Task goal: Only what runs from the line with "215621, Internet usage: 120 -> 105" to the end of the data should appear in the answer, exactly as written and without pictures.

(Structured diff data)
______________________________

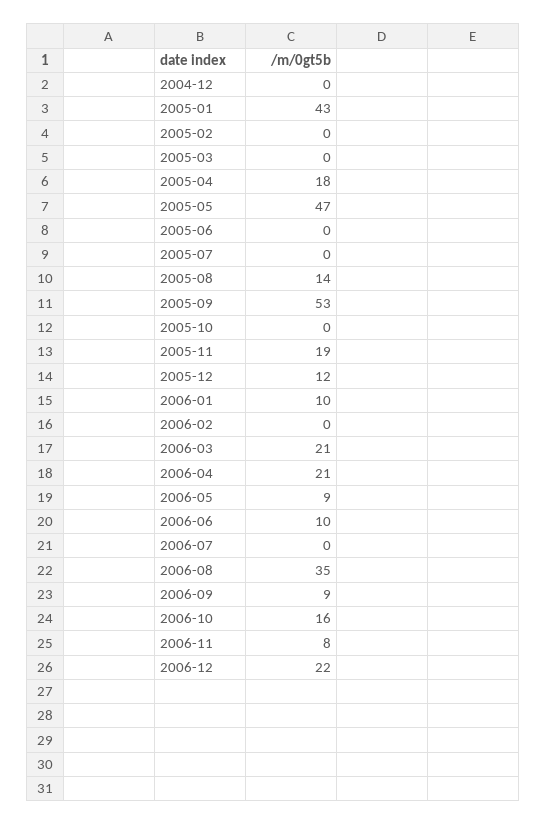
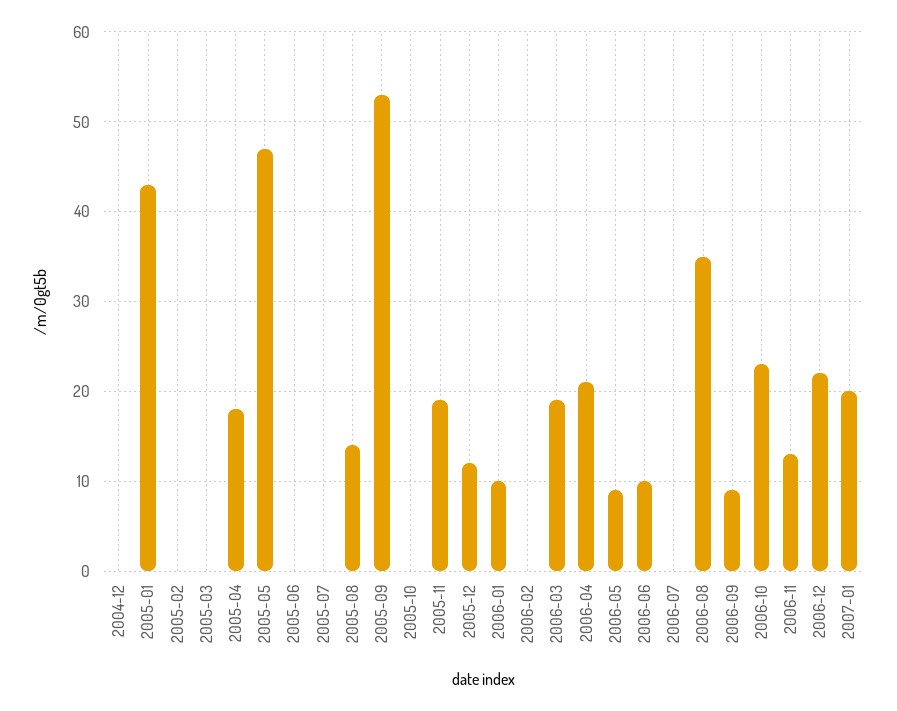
2006-03: 21 -> 19
2006-10: 16 -> 23
2006-11: 8 -> 13
2007-01: none -> 20

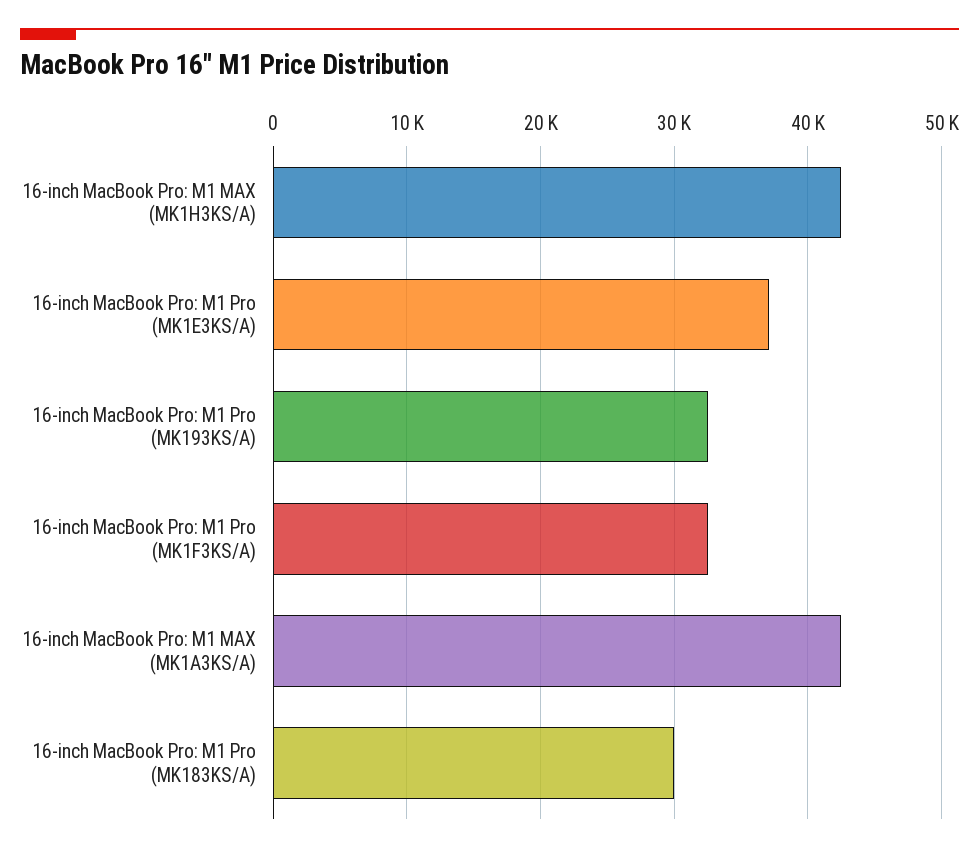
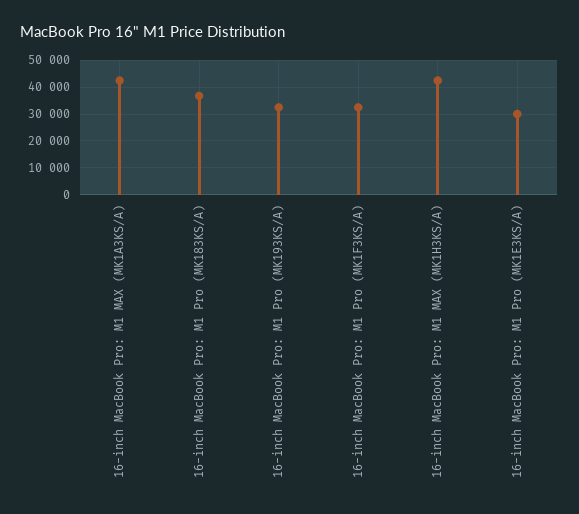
16-inch MacBook Pro: M1 Pro (MK1E3KS/A): 37000 -> 30000
16-inch MacBook Pro: M1 Pro (MK183KS/A): 30000 -> 37500

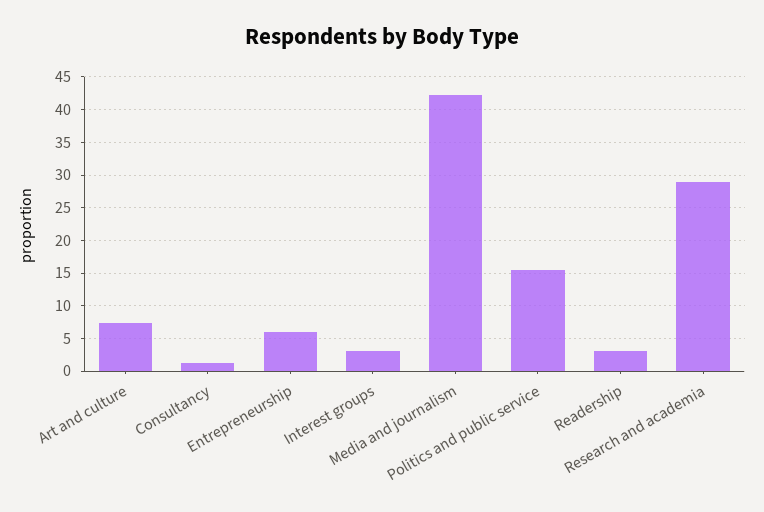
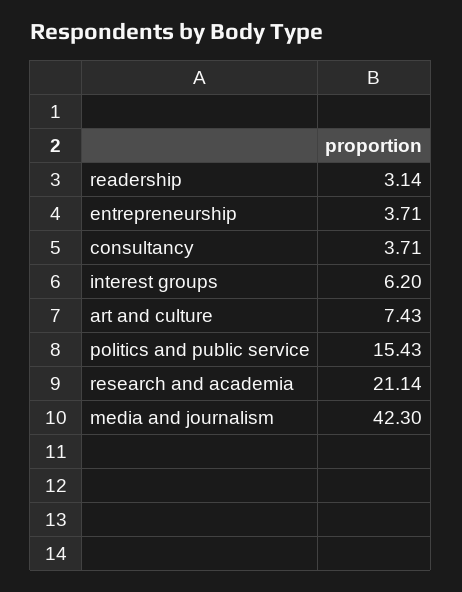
Consultancy: 1 -> 3.71
Entrepreneurship: 6 -> 3.71
Interest groups: 3 -> 6.2
Research and academia: 29 -> 21.14

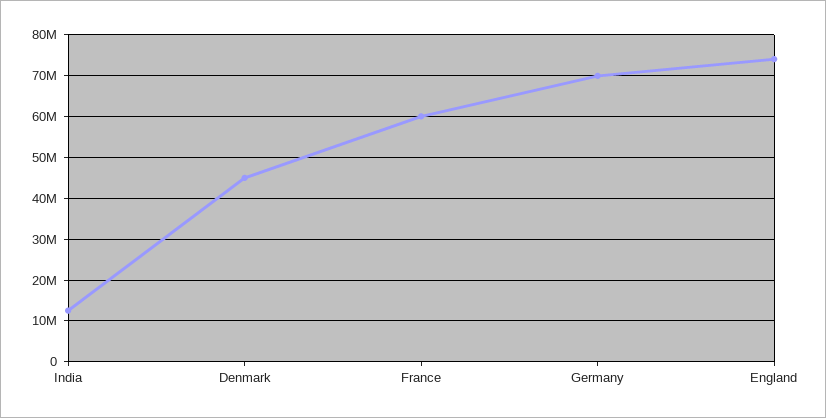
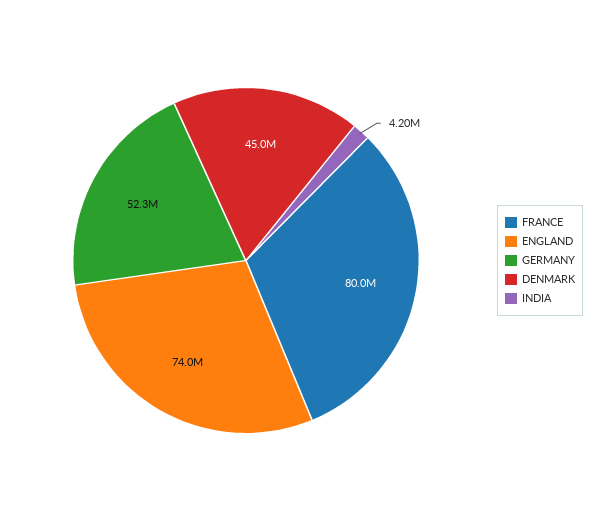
India: 12000000 -> 4200000
France: 60000000 -> 80000000
Germany: 70000000 -> 52300000

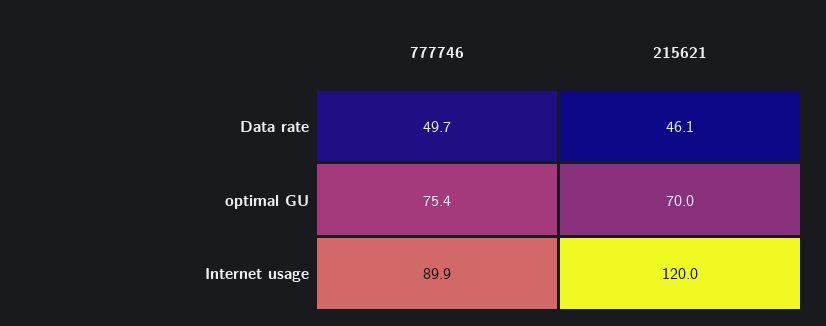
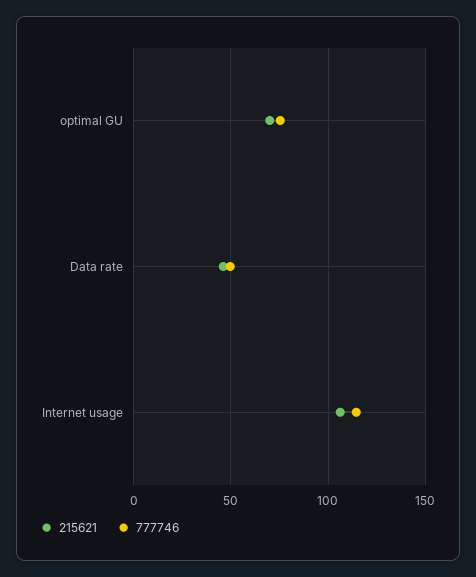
777746, Internet usage: 89.9 -> 115
215621, Internet usage: 120 -> 105

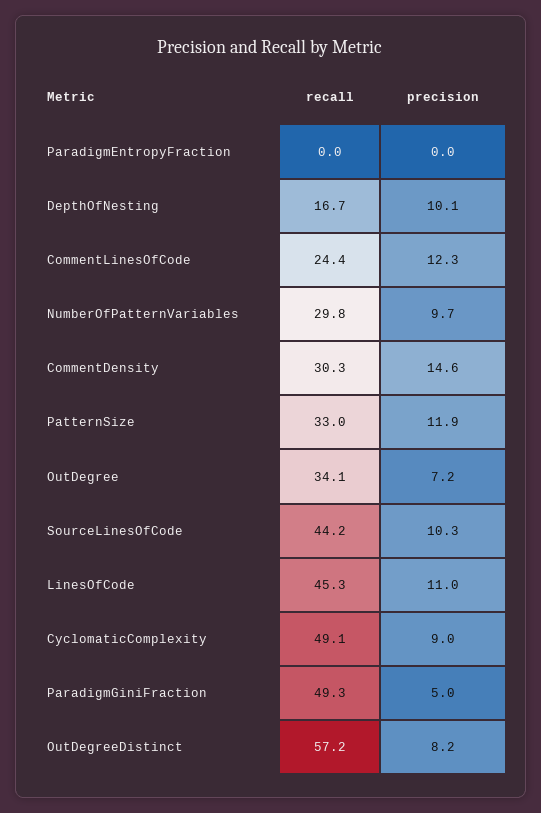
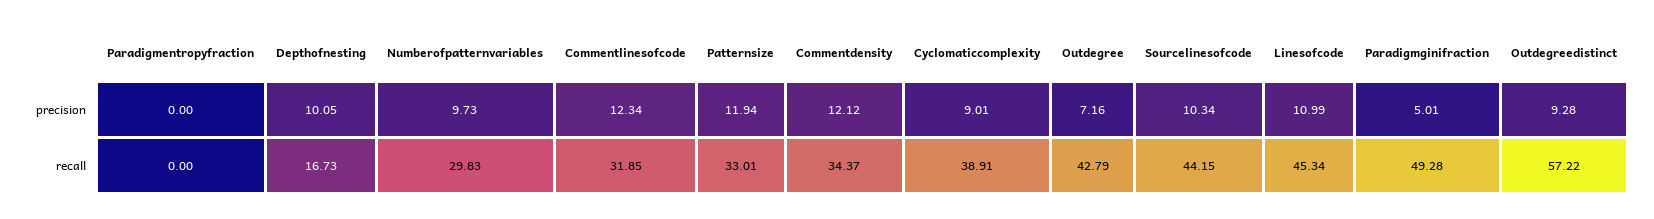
recall, CommentLinesOfCode: 24.4 -> 31.85
recall, CommentDensity: 30.3 -> 34.37
precision, CommentDensity: 14.6 -> 12.12
recall, OutDegree: 34.1 -> 42.79
recall, CyclomaticComplexity: 49.1 -> 38.91
precision, OutDegreeDistinct: 8.2 -> 9.28

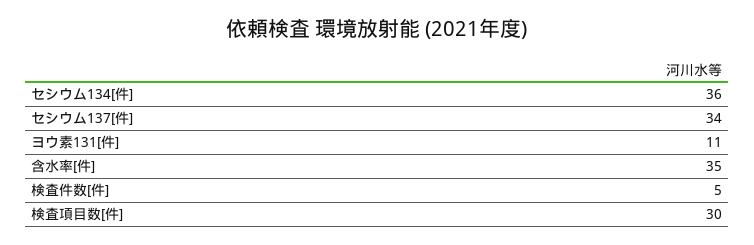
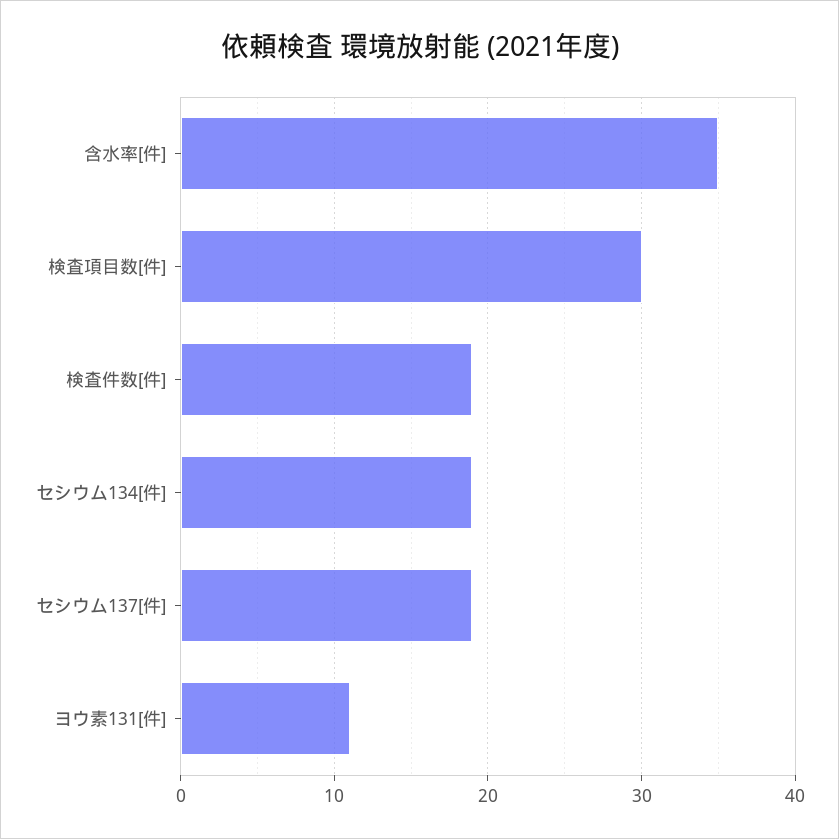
セシウム134[件]: 36 -> 19
セシウム137[件]: 34 -> 19
検査件数[件]: 5 -> 19

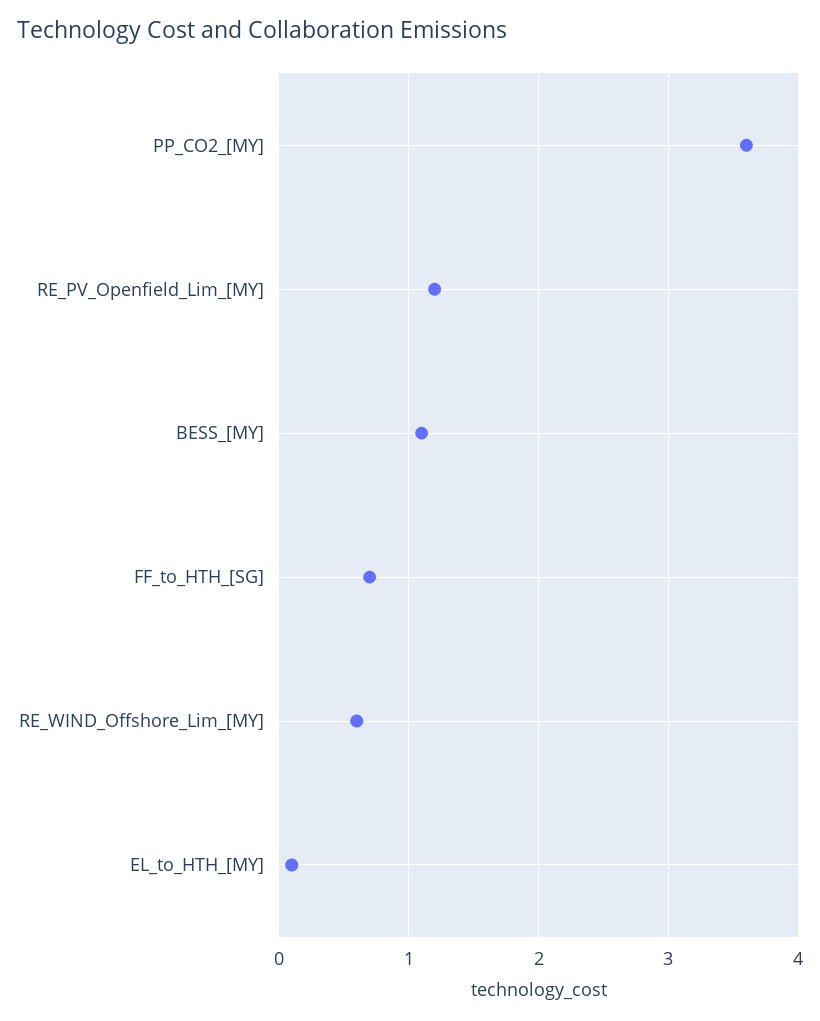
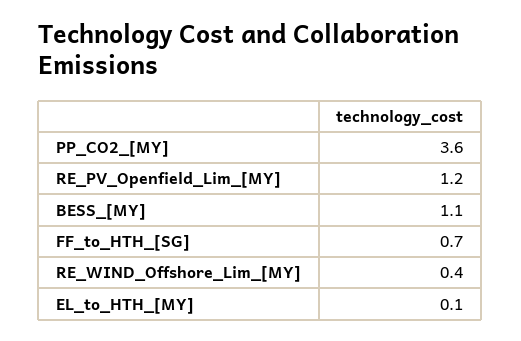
RE_WIND_Offshore_Lim_[MY]: 0.6 -> 0.4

______________________________

Task solution:
215621, Internet usage: 120 -> 105

recall, CommentLinesOfCode: 24.4 -> 31.85
recall, CommentDensity: 30.3 -> 34.37
precision, CommentDensity: 14.6 -> 12.12
recall, OutDegree: 34.1 -> 42.79
recall, CyclomaticComplexity: 49.1 -> 38.91
precision, OutDegreeDistinct: 8.2 -> 9.28

セシウム134[件]: 36 -> 19
セシウム137[件]: 34 -> 19
検査件数[件]: 5 -> 19

RE_WIND_Offshore_Lim_[MY]: 0.6 -> 0.4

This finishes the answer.